06 September 2005

A bitter anniversary

Fifty years ago tonight the Greek Orthodox community in Istanbul, which had lived there since ancient times, was subject to an orchestrated series of attacks by Turkish mobs, who vandalized Greek-owned homes, stores, schools, churches and cemeteries. The event has been likened to the infamous and better known Kristallnacht, which saw nazi thugs loot Jewish-owned establishments in Germany in 1938. The 1955 attacks led to the mass emigration of ethnic Greeks from Istanbul, where they then numbered close to 100,000 but now number fewer than two thousand, mostly elderly persons. Read the story here: Turkey's Forgotten Islamist Pogrom.


ΕΛΛΑΣ

Patriarch Athenagoras
in the rubble of the
Church of Sts.

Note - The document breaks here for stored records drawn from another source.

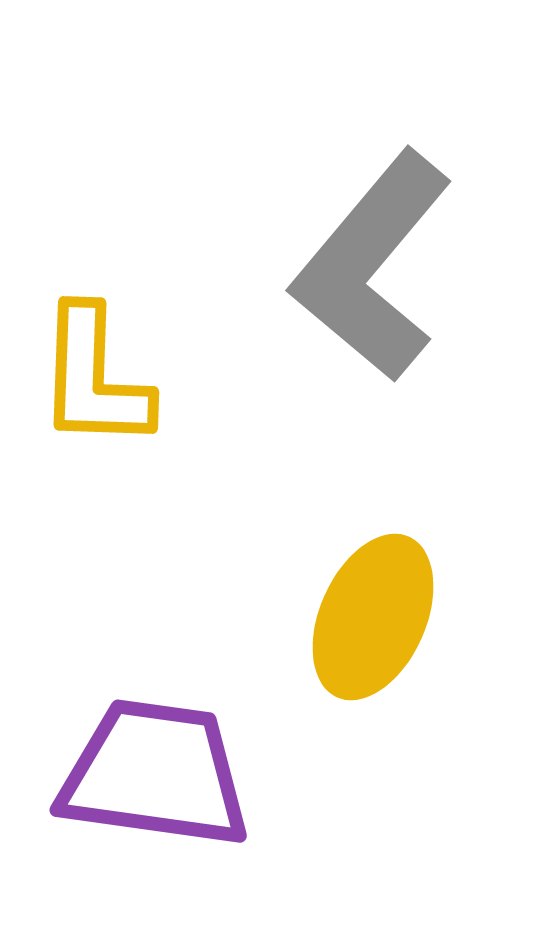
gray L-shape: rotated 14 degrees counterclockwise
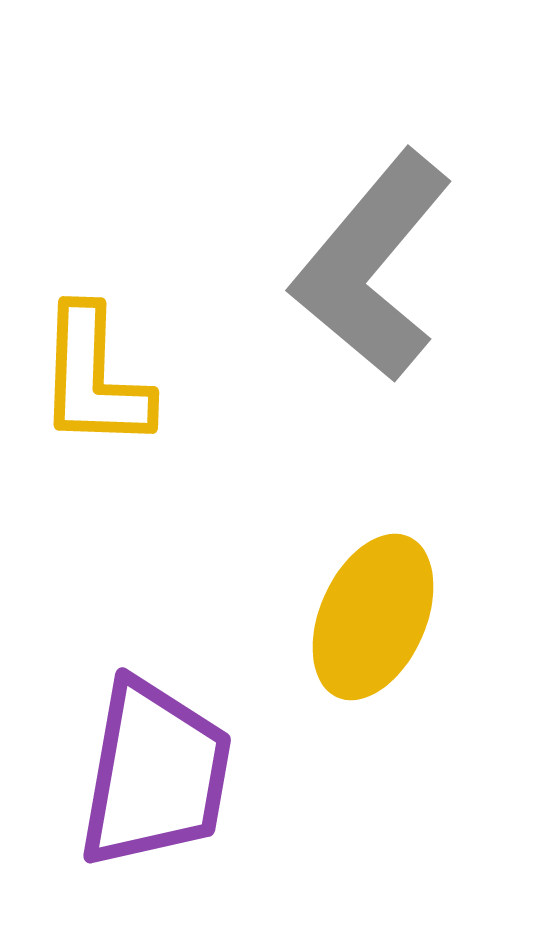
purple trapezoid: rotated 92 degrees clockwise
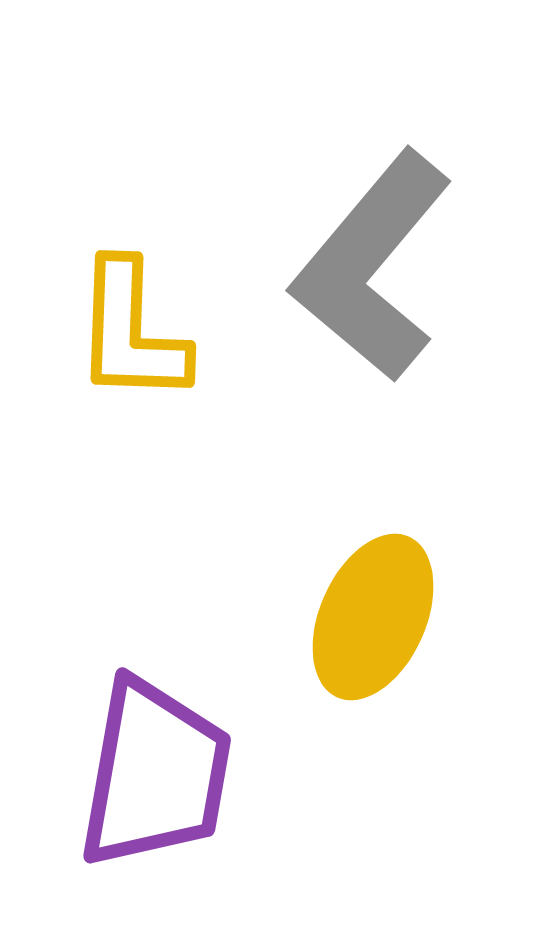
yellow L-shape: moved 37 px right, 46 px up
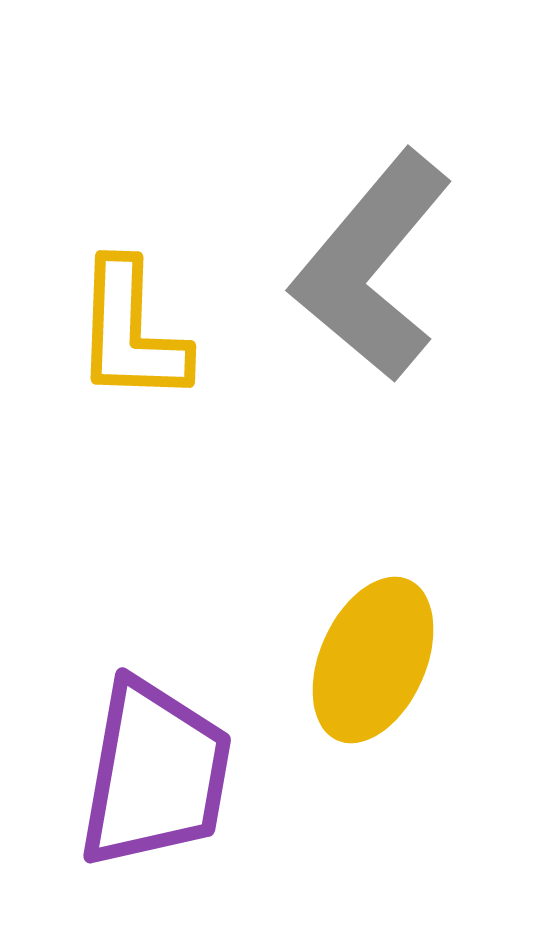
yellow ellipse: moved 43 px down
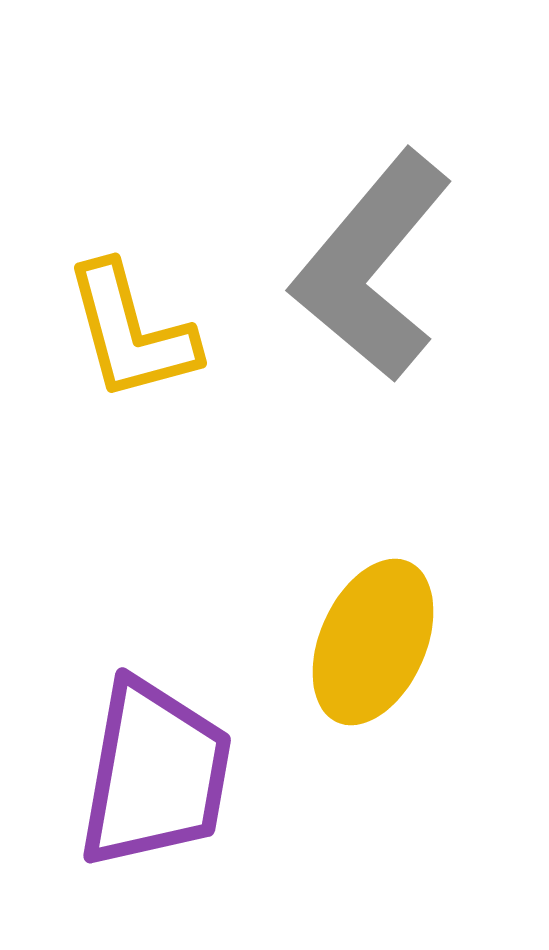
yellow L-shape: rotated 17 degrees counterclockwise
yellow ellipse: moved 18 px up
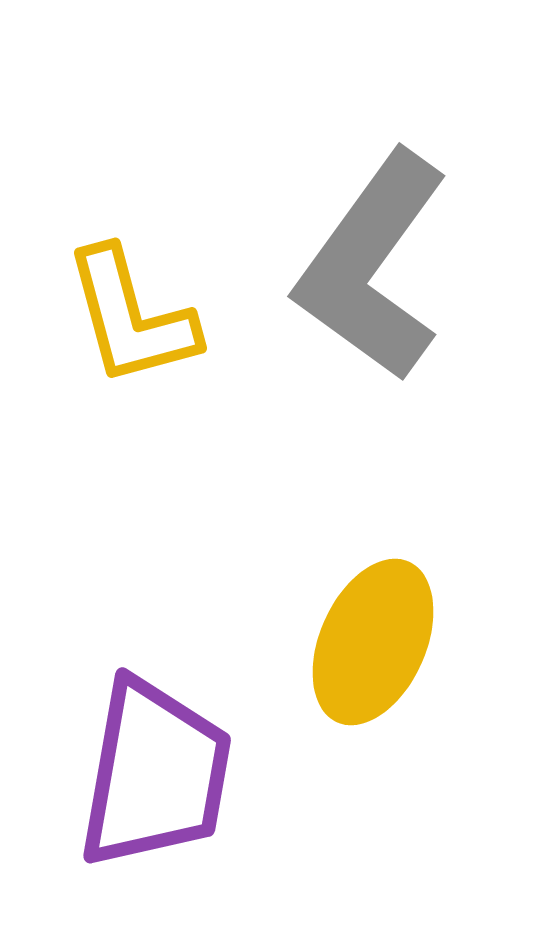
gray L-shape: rotated 4 degrees counterclockwise
yellow L-shape: moved 15 px up
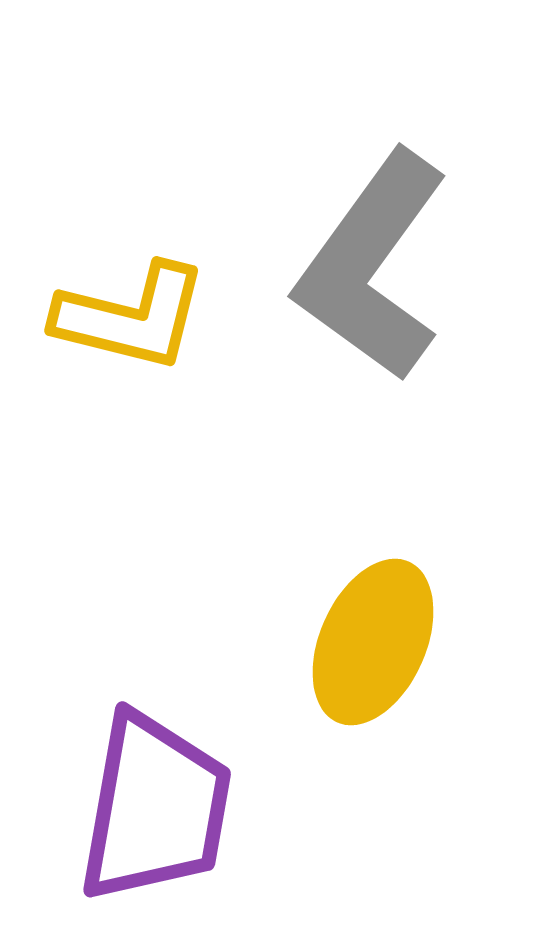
yellow L-shape: rotated 61 degrees counterclockwise
purple trapezoid: moved 34 px down
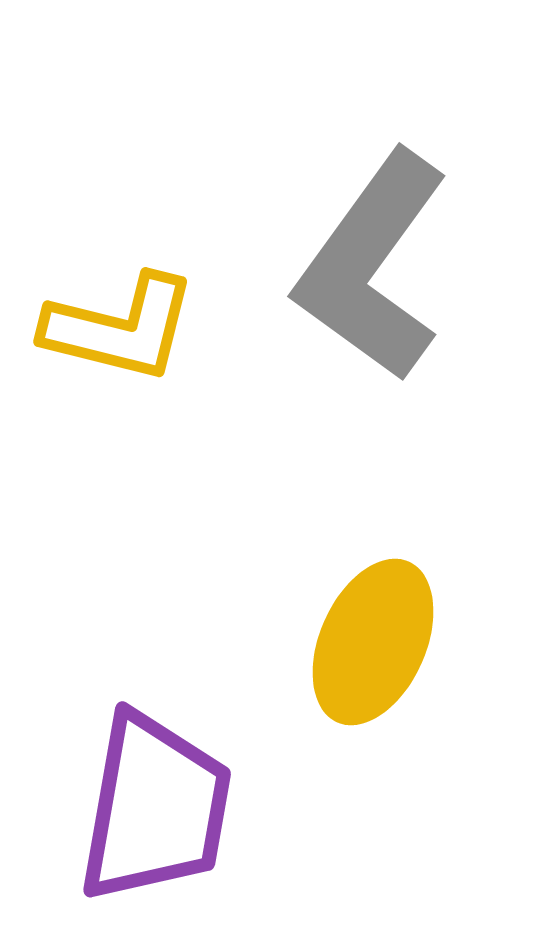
yellow L-shape: moved 11 px left, 11 px down
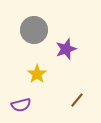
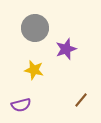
gray circle: moved 1 px right, 2 px up
yellow star: moved 3 px left, 4 px up; rotated 24 degrees counterclockwise
brown line: moved 4 px right
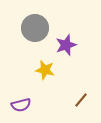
purple star: moved 4 px up
yellow star: moved 11 px right
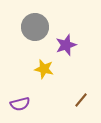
gray circle: moved 1 px up
yellow star: moved 1 px left, 1 px up
purple semicircle: moved 1 px left, 1 px up
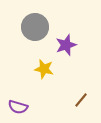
purple semicircle: moved 2 px left, 3 px down; rotated 30 degrees clockwise
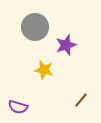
yellow star: moved 1 px down
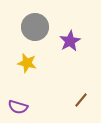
purple star: moved 4 px right, 4 px up; rotated 10 degrees counterclockwise
yellow star: moved 17 px left, 7 px up
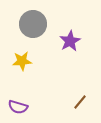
gray circle: moved 2 px left, 3 px up
yellow star: moved 5 px left, 2 px up; rotated 18 degrees counterclockwise
brown line: moved 1 px left, 2 px down
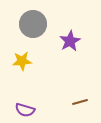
brown line: rotated 35 degrees clockwise
purple semicircle: moved 7 px right, 3 px down
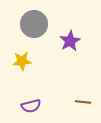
gray circle: moved 1 px right
brown line: moved 3 px right; rotated 21 degrees clockwise
purple semicircle: moved 6 px right, 4 px up; rotated 30 degrees counterclockwise
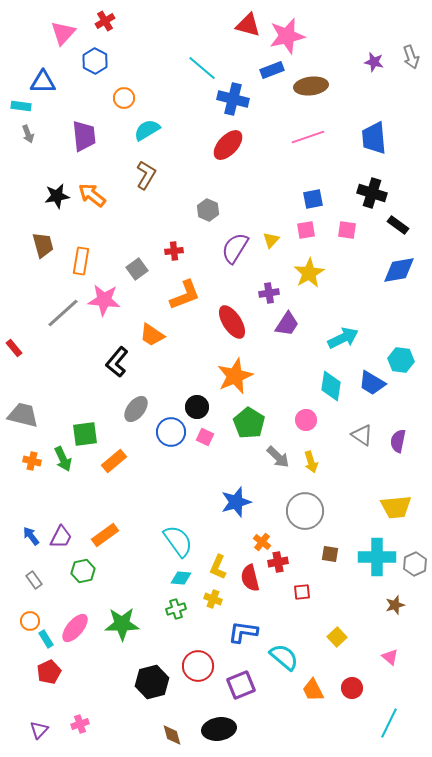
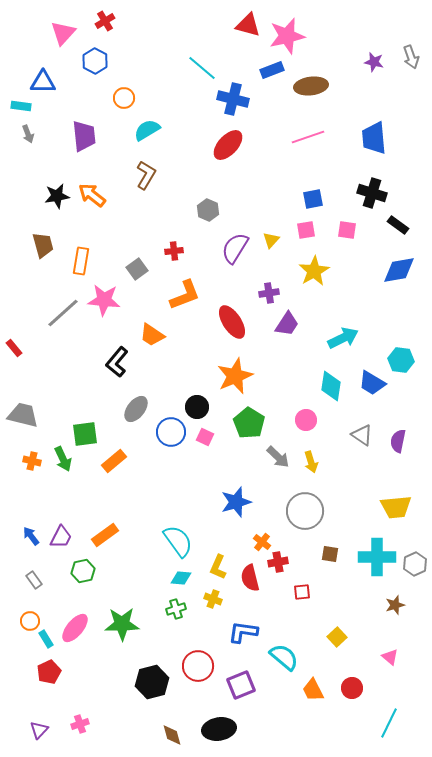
yellow star at (309, 273): moved 5 px right, 2 px up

Constantine and Helen,
September 1955


The events of 6-7 September 1955 spilled over from the Cyprus crisis, which had broken out five months earlier as a guerrilla war and had poisoned relations between the two ethnic communities in the island and elsewhere. What if, as a condition for membership in the European Union, Turkey were made to agree to take back and compensate its Constantinopolitan Greeks, much as Croatia is being encouraged to allow its ethnic Serbs to return to that country after ten years?